Found this clipped on a 'dung beetle facts' snip

You may be wondering whose dung these insects eat. It depends on where they live and what species they are. Dung beetles are found worldwide, on every continent except Antarctica. *They live in habitats that range from desert to forest*. Most prefer dung from herbivores, or animals that eat only plants, but some will seek dung from omnivores, or animals that eat plants as well as meat.


----------



## nicnet (Apr 3, 2011)

kirky1980 said:


> well thats the thing, its easy enough saying yeah keep it damp but how do you keep it damp without it effecting the top layer to much because you couldnt spray it like the splendida or such and like you said withthe dripper, how do you control the flow and not end flooding it :devil:
> 
> i still think its doable but its going to have to be thought out very well



To control the flow on a dripper, attach a piece of aquarium airline as your outflow, then use a airline control clamp to adjust the flow. Should work fine.

Could make one out of an old coke bottle, punch a hole throught the lid for the airline to go into, Silicone it in. Put a small hole in the bottom (now the top) of the bottle to allow for air to get in and get rid of the vacuum effect. Then turn it upside down and use a rainwater pipe bracket to attach to back of the viv.


----------



## kirky1980 (Apr 4, 2010)

nicnet said:


> To control the flow on a dripper, attach a piece of aquarium airline as your outflow, then use a airline control clamp to adjust the flow. Should work fine.
> 
> Could make one out of an old coke bottle, punch a hole throught the lid for the airline to go into, Silicone it in. Put a small hole in the bottom (now the top) of the bottle to allow for air to get in and get rid of the vacuum effect. Then turn it upside down and use a rainwater pipe bracket to attach to back of the viv.


 
that sounds like a great idea but how do you make it an even spread over a 5ft long viv from one bottle. as for an airline control clamp iv not got a clue what that is lol if its not made from wood im screwed:lol2:

wolflore yours also sounds like a plan complicated but its doable also : victory:


----------



## Wolflore (Mar 3, 2010)

I'm thinking of doing it for my Leo viv. It is due a rebuild anyway. Might as well give it a go. I'm going to be dividing the viv at the bottom so that the cable can be removed easily if it ever breaks. Then the other two thirds could have the bio-active stuff going on below the surface, as it would be in the wild. I'm thinking a cool mossy hide area could be linked directly to the bio-active substrate and thus would provide a nice little 'cave' for shedding time


----------



## kirky1980 (Apr 4, 2010)

• TASKS TO CARRY OUT:
**A.** Answer each question from the forum thread.
(i) On which continent are dung beetles not found?
(ii) What does nicnet suggest using to adjust the flow on a dripper?
(iii) For which viv is Wolflore thinking of doing it?
**B.** Write out the part of the forum thread starting with "that sounds like" and going on through "(Mar 3, 2010)", keeping every word as it appears.

• STORED RECORDS:
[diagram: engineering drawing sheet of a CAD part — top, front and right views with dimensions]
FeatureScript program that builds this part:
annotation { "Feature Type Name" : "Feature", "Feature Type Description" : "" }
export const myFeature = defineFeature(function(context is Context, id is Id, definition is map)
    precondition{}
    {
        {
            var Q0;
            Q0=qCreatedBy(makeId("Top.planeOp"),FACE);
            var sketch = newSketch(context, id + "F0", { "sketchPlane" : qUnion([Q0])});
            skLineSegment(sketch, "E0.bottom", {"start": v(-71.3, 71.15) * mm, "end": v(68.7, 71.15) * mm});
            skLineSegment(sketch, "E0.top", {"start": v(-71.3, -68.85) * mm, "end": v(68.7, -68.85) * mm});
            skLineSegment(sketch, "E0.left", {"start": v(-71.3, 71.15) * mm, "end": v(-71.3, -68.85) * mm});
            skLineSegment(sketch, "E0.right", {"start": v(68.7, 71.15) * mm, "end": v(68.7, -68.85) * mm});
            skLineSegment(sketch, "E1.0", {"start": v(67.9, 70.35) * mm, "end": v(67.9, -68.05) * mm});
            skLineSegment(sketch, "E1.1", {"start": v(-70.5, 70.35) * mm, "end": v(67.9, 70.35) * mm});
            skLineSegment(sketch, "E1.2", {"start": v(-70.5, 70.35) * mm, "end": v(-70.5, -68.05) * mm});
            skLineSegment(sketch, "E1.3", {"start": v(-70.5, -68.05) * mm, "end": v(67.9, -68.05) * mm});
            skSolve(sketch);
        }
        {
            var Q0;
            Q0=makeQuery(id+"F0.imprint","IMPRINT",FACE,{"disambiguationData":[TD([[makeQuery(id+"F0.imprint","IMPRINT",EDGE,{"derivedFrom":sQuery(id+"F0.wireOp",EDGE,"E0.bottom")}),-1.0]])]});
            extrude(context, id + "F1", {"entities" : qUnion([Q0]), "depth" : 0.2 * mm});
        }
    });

• ANSWERS FOR THE EXERCISE:
**A.**
(i) Antarctica
(ii) An airline control clamp
(iii) The Leo viv

**B.**
that sounds like a great idea but how do you make it an even spread over a 5ft long viv from one bottle. as for an airline control clamp iv not got a clue what that is lol if its not made from wood im screwed:lol2:

wolflore yours also sounds like a plan complicated but its doable also : victory:


----------



## Wolflore (Mar 3, 2010)